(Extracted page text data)
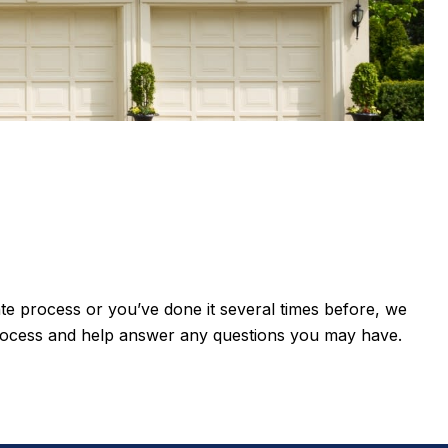
state process or you’ve done it several times before, we
process and help answer any questions you may have.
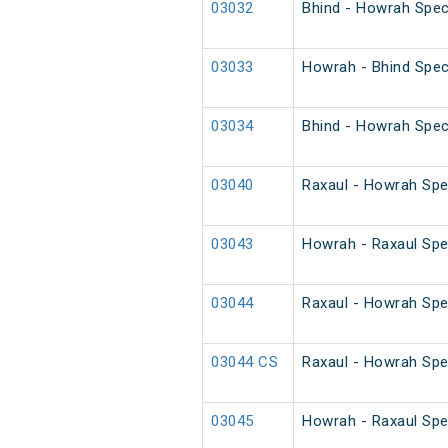
03032
Bhind - Howrah Spec
03033
Howrah - Bhind Spec
03034
Bhind - Howrah Spec
03040
Raxaul - Howrah Spe
03043
Howrah - Raxaul Spec
03044
Raxaul - Howrah Spec
03044 CS
Raxaul - Howrah Spe
03045
Howrah - Raxaul Spec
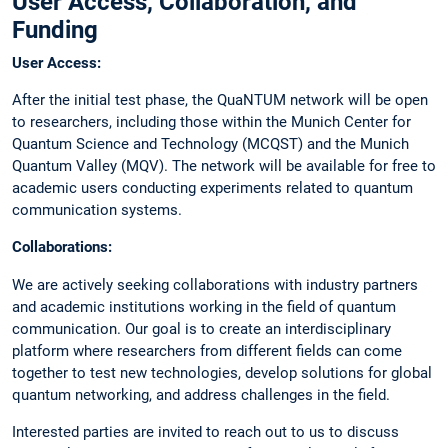
User Access, Collaboration, and
Funding
User Access:
After the initial test phase, the QuaNTUM network will be open
to researchers, including those within the Munich Center for
Quantum Science and Technology (MCQST) and the Munich
Quantum Valley (MQV). The network will be available for free to
academic users conducting experiments related to quantum
communication systems.
Collaborations:
We are actively seeking collaborations with industry partners
and academic institutions working in the field of quantum
communication. Our goal is to create an interdisciplinary
platform where researchers from different fields can come
together to test new technologies, develop solutions for global
quantum networking, and address challenges in the field.
Interested parties are invited to reach out to us to discuss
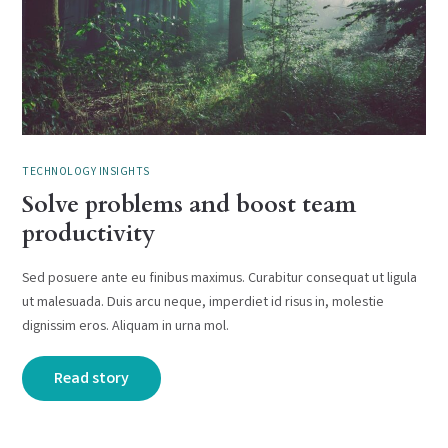
TECHNOLOGY INSIGHTS
Solve problems and boost team
productivity
Sed posuere ante eu finibus maximus. Curabitur consequat ut ligula
ut malesuada. Duis arcu neque, imperdiet id risus in, molestie
dignissim eros. Aliquam in urna mol.
Read story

(TASK DESCRIPTION) The answer should be nothing more than the lines from the one with "Solve problems and boost team" through the end of the entries, restated word for word.

(COMPLETED EXERCISE)
Solve problems and boost team
productivity
Sed posuere ante eu finibus maximus. Curabitur consequat ut ligula
ut malesuada. Duis arcu neque, imperdiet id risus in, molestie
dignissim eros. Aliquam in urna mol.
Read story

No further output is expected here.